Data under study:
┄┄┄┄┄┄

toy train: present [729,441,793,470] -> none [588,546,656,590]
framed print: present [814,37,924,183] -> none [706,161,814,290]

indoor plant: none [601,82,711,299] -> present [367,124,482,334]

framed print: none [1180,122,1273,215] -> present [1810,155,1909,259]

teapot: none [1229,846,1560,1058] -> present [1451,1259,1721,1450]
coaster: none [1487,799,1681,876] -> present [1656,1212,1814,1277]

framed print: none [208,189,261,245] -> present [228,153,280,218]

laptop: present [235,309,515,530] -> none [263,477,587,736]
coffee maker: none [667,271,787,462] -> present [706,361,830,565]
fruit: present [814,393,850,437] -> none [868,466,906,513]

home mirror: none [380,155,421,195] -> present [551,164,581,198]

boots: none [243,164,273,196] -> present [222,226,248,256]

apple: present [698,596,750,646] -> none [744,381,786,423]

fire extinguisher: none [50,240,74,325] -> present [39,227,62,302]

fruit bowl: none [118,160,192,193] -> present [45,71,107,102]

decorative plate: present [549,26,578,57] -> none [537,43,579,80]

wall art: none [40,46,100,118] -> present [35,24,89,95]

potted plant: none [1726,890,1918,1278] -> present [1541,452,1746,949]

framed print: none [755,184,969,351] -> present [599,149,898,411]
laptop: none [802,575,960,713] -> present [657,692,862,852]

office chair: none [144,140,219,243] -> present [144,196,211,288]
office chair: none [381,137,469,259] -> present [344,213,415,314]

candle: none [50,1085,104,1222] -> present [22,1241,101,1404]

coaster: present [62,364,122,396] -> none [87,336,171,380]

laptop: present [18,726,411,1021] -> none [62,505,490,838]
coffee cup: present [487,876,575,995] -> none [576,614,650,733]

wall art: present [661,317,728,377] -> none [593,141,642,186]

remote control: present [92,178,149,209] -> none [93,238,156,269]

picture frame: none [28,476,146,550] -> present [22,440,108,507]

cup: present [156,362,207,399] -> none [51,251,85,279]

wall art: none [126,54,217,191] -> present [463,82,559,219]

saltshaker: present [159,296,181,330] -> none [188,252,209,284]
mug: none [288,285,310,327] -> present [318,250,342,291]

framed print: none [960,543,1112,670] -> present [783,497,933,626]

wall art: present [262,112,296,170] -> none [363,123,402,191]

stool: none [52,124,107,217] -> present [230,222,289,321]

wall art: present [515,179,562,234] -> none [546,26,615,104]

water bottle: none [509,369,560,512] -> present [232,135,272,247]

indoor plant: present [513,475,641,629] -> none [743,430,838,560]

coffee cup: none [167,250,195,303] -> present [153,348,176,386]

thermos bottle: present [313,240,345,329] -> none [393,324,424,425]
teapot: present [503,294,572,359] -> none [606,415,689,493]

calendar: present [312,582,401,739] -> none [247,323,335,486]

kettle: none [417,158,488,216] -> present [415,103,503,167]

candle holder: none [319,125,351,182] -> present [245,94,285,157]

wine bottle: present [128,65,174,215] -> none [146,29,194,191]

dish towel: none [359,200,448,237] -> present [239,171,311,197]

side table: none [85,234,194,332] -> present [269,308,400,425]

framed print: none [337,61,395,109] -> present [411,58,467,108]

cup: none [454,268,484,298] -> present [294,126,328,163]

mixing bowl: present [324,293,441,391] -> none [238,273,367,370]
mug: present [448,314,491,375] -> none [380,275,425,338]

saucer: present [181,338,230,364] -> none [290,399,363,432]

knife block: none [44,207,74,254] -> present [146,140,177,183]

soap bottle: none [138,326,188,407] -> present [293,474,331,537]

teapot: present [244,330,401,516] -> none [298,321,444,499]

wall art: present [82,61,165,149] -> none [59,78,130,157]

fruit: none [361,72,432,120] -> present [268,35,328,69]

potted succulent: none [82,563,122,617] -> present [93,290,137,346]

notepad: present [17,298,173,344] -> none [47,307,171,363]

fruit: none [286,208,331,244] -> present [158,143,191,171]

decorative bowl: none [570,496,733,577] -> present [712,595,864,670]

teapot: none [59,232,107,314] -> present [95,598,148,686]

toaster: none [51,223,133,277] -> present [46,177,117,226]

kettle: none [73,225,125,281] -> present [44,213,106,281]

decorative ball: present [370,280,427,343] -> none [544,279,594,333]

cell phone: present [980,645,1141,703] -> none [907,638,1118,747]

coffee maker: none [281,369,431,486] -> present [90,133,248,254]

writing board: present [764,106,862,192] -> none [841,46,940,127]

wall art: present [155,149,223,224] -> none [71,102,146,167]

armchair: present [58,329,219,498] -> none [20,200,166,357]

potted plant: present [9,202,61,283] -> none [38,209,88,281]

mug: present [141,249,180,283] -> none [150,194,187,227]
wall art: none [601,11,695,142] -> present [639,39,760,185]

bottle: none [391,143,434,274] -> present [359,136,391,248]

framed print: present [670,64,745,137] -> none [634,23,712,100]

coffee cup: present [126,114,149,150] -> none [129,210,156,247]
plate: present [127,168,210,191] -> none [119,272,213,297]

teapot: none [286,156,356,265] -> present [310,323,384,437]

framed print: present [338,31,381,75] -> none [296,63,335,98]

┄┄┄┄┄┄

Task goal:
Reproduce the entries above in full, so that each one reads exactly as before.

Response to the task:
toy train: present [729,441,793,470] -> none [588,546,656,590]
framed print: present [814,37,924,183] -> none [706,161,814,290]

indoor plant: none [601,82,711,299] -> present [367,124,482,334]

framed print: none [1180,122,1273,215] -> present [1810,155,1909,259]

teapot: none [1229,846,1560,1058] -> present [1451,1259,1721,1450]
coaster: none [1487,799,1681,876] -> present [1656,1212,1814,1277]

framed print: none [208,189,261,245] -> present [228,153,280,218]

laptop: present [235,309,515,530] -> none [263,477,587,736]
coffee maker: none [667,271,787,462] -> present [706,361,830,565]
fruit: present [814,393,850,437] -> none [868,466,906,513]

home mirror: none [380,155,421,195] -> present [551,164,581,198]

boots: none [243,164,273,196] -> present [222,226,248,256]

apple: present [698,596,750,646] -> none [744,381,786,423]

fire extinguisher: none [50,240,74,325] -> present [39,227,62,302]

fruit bowl: none [118,160,192,193] -> present [45,71,107,102]

decorative plate: present [549,26,578,57] -> none [537,43,579,80]

wall art: none [40,46,100,118] -> present [35,24,89,95]

potted plant: none [1726,890,1918,1278] -> present [1541,452,1746,949]

framed print: none [755,184,969,351] -> present [599,149,898,411]
laptop: none [802,575,960,713] -> present [657,692,862,852]

office chair: none [144,140,219,243] -> present [144,196,211,288]
office chair: none [381,137,469,259] -> present [344,213,415,314]

candle: none [50,1085,104,1222] -> present [22,1241,101,1404]

coaster: present [62,364,122,396] -> none [87,336,171,380]

laptop: present [18,726,411,1021] -> none [62,505,490,838]
coffee cup: present [487,876,575,995] -> none [576,614,650,733]

wall art: present [661,317,728,377] -> none [593,141,642,186]

remote control: present [92,178,149,209] -> none [93,238,156,269]

picture frame: none [28,476,146,550] -> present [22,440,108,507]

cup: present [156,362,207,399] -> none [51,251,85,279]

wall art: none [126,54,217,191] -> present [463,82,559,219]

saltshaker: present [159,296,181,330] -> none [188,252,209,284]
mug: none [288,285,310,327] -> present [318,250,342,291]

framed print: none [960,543,1112,670] -> present [783,497,933,626]

wall art: present [262,112,296,170] -> none [363,123,402,191]

stool: none [52,124,107,217] -> present [230,222,289,321]

wall art: present [515,179,562,234] -> none [546,26,615,104]

water bottle: none [509,369,560,512] -> present [232,135,272,247]

indoor plant: present [513,475,641,629] -> none [743,430,838,560]

coffee cup: none [167,250,195,303] -> present [153,348,176,386]

thermos bottle: present [313,240,345,329] -> none [393,324,424,425]
teapot: present [503,294,572,359] -> none [606,415,689,493]

calendar: present [312,582,401,739] -> none [247,323,335,486]

kettle: none [417,158,488,216] -> present [415,103,503,167]

candle holder: none [319,125,351,182] -> present [245,94,285,157]

wine bottle: present [128,65,174,215] -> none [146,29,194,191]

dish towel: none [359,200,448,237] -> present [239,171,311,197]

side table: none [85,234,194,332] -> present [269,308,400,425]

framed print: none [337,61,395,109] -> present [411,58,467,108]

cup: none [454,268,484,298] -> present [294,126,328,163]

mixing bowl: present [324,293,441,391] -> none [238,273,367,370]
mug: present [448,314,491,375] -> none [380,275,425,338]

saucer: present [181,338,230,364] -> none [290,399,363,432]

knife block: none [44,207,74,254] -> present [146,140,177,183]

soap bottle: none [138,326,188,407] -> present [293,474,331,537]

teapot: present [244,330,401,516] -> none [298,321,444,499]

wall art: present [82,61,165,149] -> none [59,78,130,157]

fruit: none [361,72,432,120] -> present [268,35,328,69]

potted succulent: none [82,563,122,617] -> present [93,290,137,346]

notepad: present [17,298,173,344] -> none [47,307,171,363]

fruit: none [286,208,331,244] -> present [158,143,191,171]

decorative bowl: none [570,496,733,577] -> present [712,595,864,670]

teapot: none [59,232,107,314] -> present [95,598,148,686]

toaster: none [51,223,133,277] -> present [46,177,117,226]

kettle: none [73,225,125,281] -> present [44,213,106,281]

decorative ball: present [370,280,427,343] -> none [544,279,594,333]

cell phone: present [980,645,1141,703] -> none [907,638,1118,747]

coffee maker: none [281,369,431,486] -> present [90,133,248,254]

writing board: present [764,106,862,192] -> none [841,46,940,127]

wall art: present [155,149,223,224] -> none [71,102,146,167]

armchair: present [58,329,219,498] -> none [20,200,166,357]

potted plant: present [9,202,61,283] -> none [38,209,88,281]

mug: present [141,249,180,283] -> none [150,194,187,227]
wall art: none [601,11,695,142] -> present [639,39,760,185]

bottle: none [391,143,434,274] -> present [359,136,391,248]

framed print: present [670,64,745,137] -> none [634,23,712,100]

coffee cup: present [126,114,149,150] -> none [129,210,156,247]
plate: present [127,168,210,191] -> none [119,272,213,297]

teapot: none [286,156,356,265] -> present [310,323,384,437]

framed print: present [338,31,381,75] -> none [296,63,335,98]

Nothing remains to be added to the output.